Two years later, any visit by king Felipe VI to Catalonia is a long obstacle race between the hostility or indifference of the public and the boycotting of Catalan authorities who tend not to participate in any event where the monarch is present, except when there's a strong international presence. The Parliament of Catalonia has passed different motions opposed to the Spanish monarchy, the Catalan government has formally declared that the institution doesn't represent the Catalan people and there are many Catalan town councils who have taken stances against him.
There has not been, on the other hand, any gesture of the slightest rectification for that episode on the part of the Zarzuela, reproached on the odd occasion in public and many times, in a whisper, by the Catalan unionist and monarchic sectors. They've opted for weapons drawn, public silence and correcting what from Madrid could be seen as inaction in the case of Rajoy to act decisively against the independence movement or capriciousness in the case of Pedro Sánchez with the Pedralbes declaration which, by the way, is on the Moncloa government website and which some day it might be a good idea to take down or follow through on. For that reason, the statements published this Thursday by El Español are especially striking, attributed to one of the people who work by the king's side every day and which, at the time of writing, nobody has denied. The formula of collaborators together with that of a spokesperson are those which are often used to give veracity to news of an institution which only speaks officially through its speeches.
Through this spokesperson, we've found out three things: firstly, that the king doesn't regret anything he said and that he wouldn't change even a comma of his televised speech. Secondly, that there were many obstacles to being able to realise the speech since "we needed the full support of Rajoy's government, which had some doubts" and that the decision to carry it out was taken in the palace on the 1st itself, when Zarzuela told Moncloa that Felipe VI "wanted to step forward" and that, seeing the police charges, he never had any doubts. And, thirdly, that depending on the reaction in Catalonia to the Supreme Court's sentence, "if he has to speak again, he will". In these three phrases, everything that happened two years ago and that could happen again is concentrated. But also, the fundamental role he played and which many legal scholars have interpreted as if it were what the Constitution sets out for the head of state in this situation, a situation which some wanted to be like that faced by his father on 23rd February 19811 but which had nothing to do with it.

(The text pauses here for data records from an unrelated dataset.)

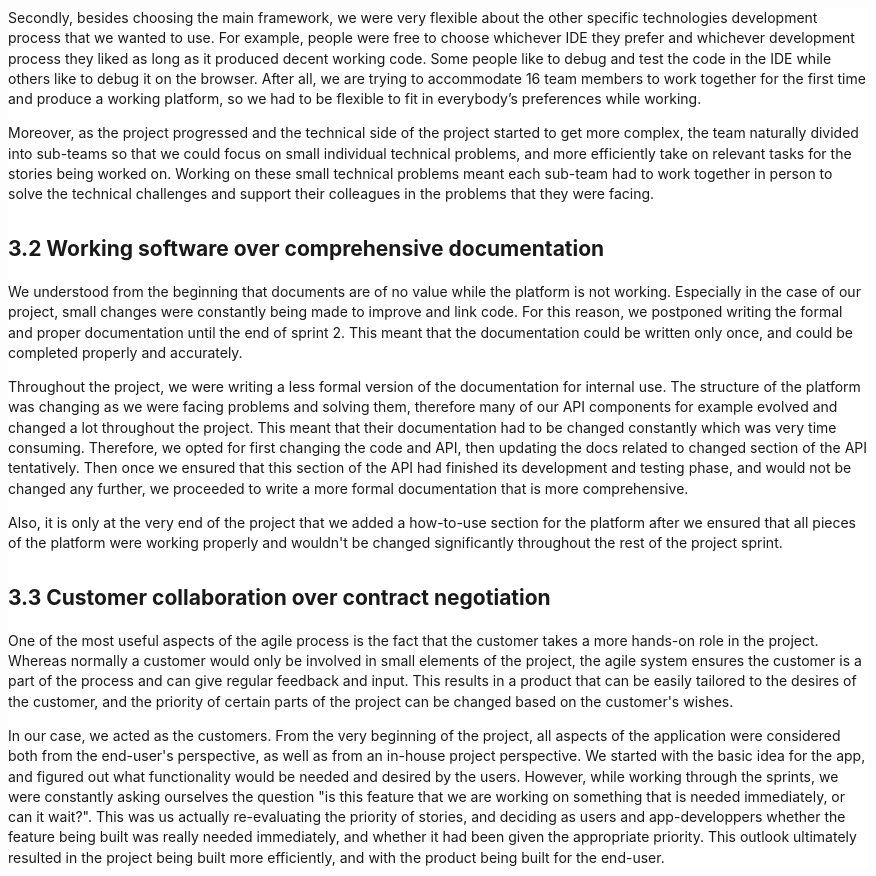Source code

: Secondly, besides choosing the main framework, we were very flexible about the other specific technologies  development process that we wanted to use. For example, people were free to choose whichever IDE they prefer and whichever development process they liked as long as it produced decent working code. Some people like to debug and test the code in the IDE while others like to debug it on the browser. After all, we are trying to accommodate 16 team members to work together for the first time and produce a working platform, so we had to be flexible to fit in everybody’s preferences while working.

Moreover, as the project progressed and the technical side of the project started to get more complex, the team naturally divided into sub-teams so that we could focus on small individual technical problems, and more efficiently take on relevant tasks for the stories being worked on. Working on these small technical problems meant each sub-team had to work together in person to solve the technical challenges and support their colleagues in the problems that they were facing.

</p>
<h2>
3.2 Working software over comprehensive documentation
</h2>
<p>
We understood from the beginning that documents are of no value while the platform is not working. Especially in the case of our project, small changes were constantly being made to improve and link code. For this reason, we postponed writing the formal and proper documentation until the end of sprint 2. This meant that the documentation could be written only once, and could be completed properly and accurately.

Throughout the project, we were writing a less formal version of the documentation for internal use. The structure of the platform was changing as we were facing problems and solving them, therefore many of our API components for example evolved and changed a lot throughout the project. This meant that their documentation had to be changed constantly which was very time consuming. Therefore, we opted for first changing the code and API, then updating the docs related to changed section of the API tentatively. Then once we ensured that this section of the API had finished its development and testing phase, and would not be changed any further, we proceeded to write a more formal documentation that is more comprehensive. 

Also, it is only at the very end of the project that we added a how-to-use section for the platform after we ensured that all pieces of the platform were working properly and wouldn't be changed significantly throughout the rest of the project sprint.

</p>
<h2>
3.3 Customer collaboration over contract negotiation
</h2>

<p>

One of the most useful aspects of the agile process is the fact that the customer takes a more hands-on role in the project. Whereas normally a customer would only be involved in small elements of the project, the agile system ensures the customer is a part of the process and can give regular feedback and input. This results in a product that can be easily tailored to the desires of the customer, and the priority of certain parts of the project can be changed based on the customer's wishes.

In our case, we acted as the customers. From the very beginning of the project, all aspects of the application were considered both from the end-user's perspective, as well as from an in-house project perspective. We started with the basic idea for the app, and figured out what functionality would be needed and desired by the users. However, while working through the sprints, we were constantly asking ourselves the question "is this feature that we are working on something that is needed immediately, or can it wait?". This was us actually re-evaluating the priority of stories, and deciding as users and app-developpers whether the feature being built was really needed immediately, and whether it had been given the appropriate priority. This outlook ultimately resulted in the project being built more efficiently, and with the product being built for the end-user.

It wasn't a coup d'état, however much they've tried to present it as one and many of the members of the Catalan government who are not in exile are in prison, alongside the speaker of the Parliament at the time and leaders of pro-sovereignty bodies; and nor was the Spanish government being held like on that 23rd February. But, in this case, the maxim that the king speaks in the name of the government was fulfilled with an asterisk. Perhaps it would be more logical to say that the government signed up to what the king decided.
1. On 23rd February 1981, some 200 armed Civil Guard officers stormed into the Spanish Congress whilst it was in session to elect a new prime minister, the second since the restoration of democracy at the end of the previous decade. They held the deputies hostage for 18 hours; the attempted coup ended after it was condemned in a televised speech by king Juan Carlos in the early hours of the following morning.